Laborers available to harvest San Joaquin County's lucrative cherry crop are down as much as 30 percent, according to the county's farm bureau. At cherry grower Rutledge Farms in Woodbridge, near Lodi, 60 laborers are doing the work that 80 or 90 would in a typical year.
San Joaquin County is an agricultural powerhouse in California built on dairy, wine grapes, tree nuts and the sweet cherries being picked now. The county's sweet-cherry crop alone is valued at more than $185.5 million, according to the California Farm Bureau.
The cherry harvest is a quick one, just days long and very labor-intensive. Shakers and other machines are useless in gathering the delicate fruit. Only pickers need apply.
"I hope what we've seen is an aberration," Bruce Blodgett, executive director of the San Joaquin County Farm Bureau, said of the labor shortage.
California growers hope so, too. Early crops such as asparagus, blueberries and cherries are in, but soon will come more stone fruit, strawberries and the salad bowl crops – carrots, lettuce, mushrooms and peppers – all crops that need hands in the soil.
California Farm Bureau officials say that as many as 225,000 workers toil on the state's farmland, a number that typically grows to about 450,000 by the heavy harvest season in September.

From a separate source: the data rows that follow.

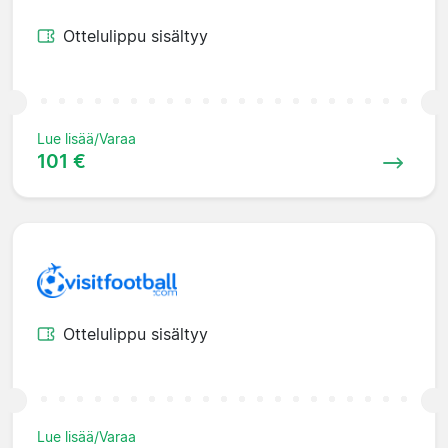
Ottelulippu sisältyy
Lue lisää/Varaa
101 €
Ottelulippu sisältyy
Lue lisää/Varaa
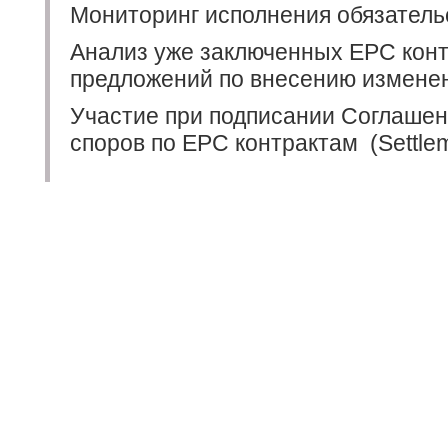
Мониторинг исполнения обязатель
Анализ уже заключенных EPC конт
предложений по внесению изменен
Участие при подписании Соглашен
споров по EPC контрактам
(Settle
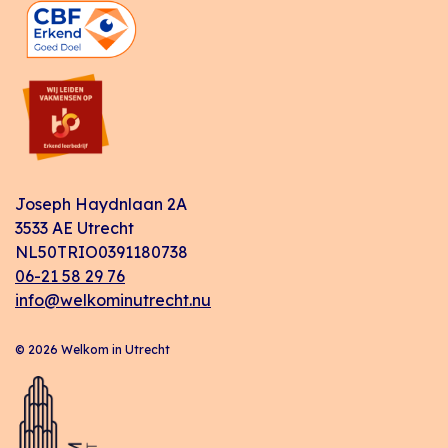
Joseph Haydnlaan 2A
3533 AE Utrecht
NL50TRIO0391180738
06-21 58 29 76
info@welkominutrecht.nu
© 2026 Welkom in Utrecht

Farm labor contractors saw warning signs as early as last year's grape harvest when a late season stretched the labor supply to the limit, said Guadalupe Sandoval, managing director of the Sacramento-based California Farm Labor Contractor Association.
"Things didn't ripen until late so everybody needed workers at the same time," Sandoval said. "There weren't enough crews out there. That was our canary in the coal mine."
Reasons for the brake on Mexican immigrant labor are many.
Prices asked by the "coyotes" who smuggle workers across the border continue to rise – as high as $7,500, Sandoval is told. And, he said, "There's no guarantee of getting across. The coyotes may take your money. Maybe your life, as well."
The narco-terrorism plaguing Mexico makes an already treacherous journey north even more perilous.
Jeff Passell, a senior demographer at the Pew Hispanic Center in Washington, D.C., said surveys tracking the Mexican labor force "show a huge drop in the number of people setting out from Mexico. It's not surprising that that's having an effect on agriculture."
"There's a lot of factors feeding into this," Passell continued. "We're looking at a severely reduced demand for unauthorized immigrants, increased enforcement and a ramp-up in violence that makes it more dangerous to get to the border."
Mexico's demographics are changing, too, said Little, of the state Farm Bureau Federation.
Families are getting smaller and the population is aging, shrinking the number of workers crossing the border to follow the crops, Little said.
"That gigantic overlay of young people in the 1970s and 1980s – it just isn't there anymore," he said.
It's not clear if farm labor shortages will continue, or what can be done to change the situation. Lawmakers have battled for years about various immigration reform strategies, including the guest-worker programs favored by many in the agricultural industry.
But Chuck Dudley, president of the Yolo County Farm Bureau, said the implications for American food consumers are severe if shortages worsen.
"It boils down to the fact that if labor continues as it is now the ability to get a wide variety of food to table is somewhat in jeopardy," Dudley said. "If you don't get it planted, picked and packed, it won't get to the table."